The risk also started to decrease in proportion to the time since a person kicked the habit – another signal that the link may be causal. Compared with those who had never smoked, new quitters (less than five years since they quit smoking) were at a 54% raised risk of type 2 diabetes (RR 1.54, 95% CI 1.36 to 1.74), 18% for middle-term quitters (5-9 years, RR 1.18 95% CI 1.07 to 1.29) and 11% for long-term quitters (10 years or more, RR 1.11, 95% CI 1.02 to 1.20). These results came from 10 studies with 1,086,608 participants.
Based on the assumption that the association between smoking and diabetes risk was 100% causal – that is, that all the diabetes risk increase was due to smoking – they estimated that 11.7% of type 2 diabetes cases in men and 2.4% in women were attributable to active smoking. This amounts to around 28 million cases worldwide.
How did the researchers interpret the results?
The study group concluded that: "Active and passive smoking are associated with significantly increased risks of type 2 diabetes. The risk of diabetes is increased in new quitters, but decreases substantially as the time since quitting increases. If the association between smoking and risk of type 2 diabetes is causal, public health efforts to reduce smoking could have a substantial effect on the worldwide burden of type 2 diabetes".
This large, robust systematic review and meta-analysis of prospective studies shows a consistent and dose-responsive link between smoking and a higher risk of developing type 2 diabetes. This is suggestive of a causal link. This included exposure to secondhand smoke through passive smoking – a link that grabbed the media’s attention.
The study crunched data on almost 6 million people, meaning it had lots of statistical power to pick out links, having taken account of many known confounders.
The results were consistent and the increases in diabetes risk linked to smoking varied in line with smoking intensity and length of time a person had quit. While prospective studies cannot prove cause and effect, these findings do hint at one. A randomised control trial would be needed to know for sure, but is not feasible, as it would be unethical to allocate people to smoke, due to its known health effects.

● **Entries shown**
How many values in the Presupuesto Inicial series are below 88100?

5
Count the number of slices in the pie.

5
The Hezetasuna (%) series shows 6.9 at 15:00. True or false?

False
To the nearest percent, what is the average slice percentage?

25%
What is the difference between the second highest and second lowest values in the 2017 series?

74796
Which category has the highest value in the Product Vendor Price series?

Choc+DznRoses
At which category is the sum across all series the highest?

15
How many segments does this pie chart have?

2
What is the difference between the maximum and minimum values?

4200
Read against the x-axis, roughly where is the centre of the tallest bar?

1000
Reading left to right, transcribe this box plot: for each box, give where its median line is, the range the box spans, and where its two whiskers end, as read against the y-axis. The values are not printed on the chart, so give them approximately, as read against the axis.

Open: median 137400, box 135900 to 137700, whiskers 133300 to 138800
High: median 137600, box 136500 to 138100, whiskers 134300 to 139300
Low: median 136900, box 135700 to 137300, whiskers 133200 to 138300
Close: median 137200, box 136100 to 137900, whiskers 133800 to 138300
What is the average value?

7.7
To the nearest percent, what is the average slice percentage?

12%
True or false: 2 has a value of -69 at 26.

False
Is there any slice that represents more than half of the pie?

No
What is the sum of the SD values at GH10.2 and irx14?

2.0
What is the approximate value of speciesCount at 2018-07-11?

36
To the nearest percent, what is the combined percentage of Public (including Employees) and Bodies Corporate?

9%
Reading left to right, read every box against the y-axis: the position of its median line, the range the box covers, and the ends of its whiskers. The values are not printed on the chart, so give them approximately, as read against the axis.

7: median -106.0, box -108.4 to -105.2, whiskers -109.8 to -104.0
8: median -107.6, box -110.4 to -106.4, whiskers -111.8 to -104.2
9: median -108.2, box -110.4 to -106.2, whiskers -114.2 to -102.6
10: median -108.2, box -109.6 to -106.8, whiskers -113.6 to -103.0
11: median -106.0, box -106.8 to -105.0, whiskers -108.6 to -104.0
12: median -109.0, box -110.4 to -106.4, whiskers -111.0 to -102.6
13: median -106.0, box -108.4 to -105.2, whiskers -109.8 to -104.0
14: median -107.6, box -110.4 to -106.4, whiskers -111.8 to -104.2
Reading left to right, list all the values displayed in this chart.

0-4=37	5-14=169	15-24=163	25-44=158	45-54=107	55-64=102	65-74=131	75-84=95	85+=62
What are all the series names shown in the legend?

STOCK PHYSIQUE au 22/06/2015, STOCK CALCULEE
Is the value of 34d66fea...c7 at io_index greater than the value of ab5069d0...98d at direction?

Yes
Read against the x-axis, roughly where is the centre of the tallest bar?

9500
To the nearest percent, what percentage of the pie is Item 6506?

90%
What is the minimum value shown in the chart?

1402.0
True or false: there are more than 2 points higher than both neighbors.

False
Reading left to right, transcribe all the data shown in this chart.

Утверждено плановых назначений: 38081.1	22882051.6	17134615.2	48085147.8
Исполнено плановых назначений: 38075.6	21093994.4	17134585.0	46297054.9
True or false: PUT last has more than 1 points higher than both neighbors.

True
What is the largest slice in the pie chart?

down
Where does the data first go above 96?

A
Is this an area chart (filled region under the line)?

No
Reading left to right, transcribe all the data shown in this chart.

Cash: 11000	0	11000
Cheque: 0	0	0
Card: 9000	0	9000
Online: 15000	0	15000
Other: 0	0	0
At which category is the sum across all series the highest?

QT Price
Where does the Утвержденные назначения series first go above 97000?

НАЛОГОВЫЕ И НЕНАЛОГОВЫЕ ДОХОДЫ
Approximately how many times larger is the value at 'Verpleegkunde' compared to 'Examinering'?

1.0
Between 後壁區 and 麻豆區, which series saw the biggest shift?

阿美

● **Instructions to follow**
Could you carry the passage on smoking and type 2 diabetes risk further, picking up after its final sentence?

● **Task answer**
A comment article published alongside the Lancet study says "smokers tend to have lower average educational attainment, worse diets, lower physical activity levels, and greater alcohol consumption than non-smokers". This signals that smokers are generally less healthy than non-smokers. This underlying unhealthiness could account for some of the diabetes risk increase – an example of residual confounding. How much of the risk increase is due to this underlying unhealthiness and how much is due to smoking is not easy to define.
The article also reminded us: "we cannot say definitively, based on the existing evidence, that smoking directly increases diabetes risk".
Though the link appears clear for passive smoke exposure, it is also worth noting that self-reported passive smoke exposure could have covered various intensities of smoke exposure. This result was based on seven studies – three from the US, two from Europe, one from Korea and one from Japan. The specific questioning to establish passive smoking status is not reported. For example, some people could have meant they have been extensively exposed to smoke in their homes throughout their lives, while others could just have been referring to being exposed to passive smoke in public places occasionally. Therefore, although the link seems clear, the 22% increased risk estimate may be imprecise and could not easily be applied to particular individuals with passive smoke exposure.
Overall, while there is not a conclusive proof that passive smoking can increase diabetes risk, the harms of exposure to smoke, such as increased cancer risk, are well established.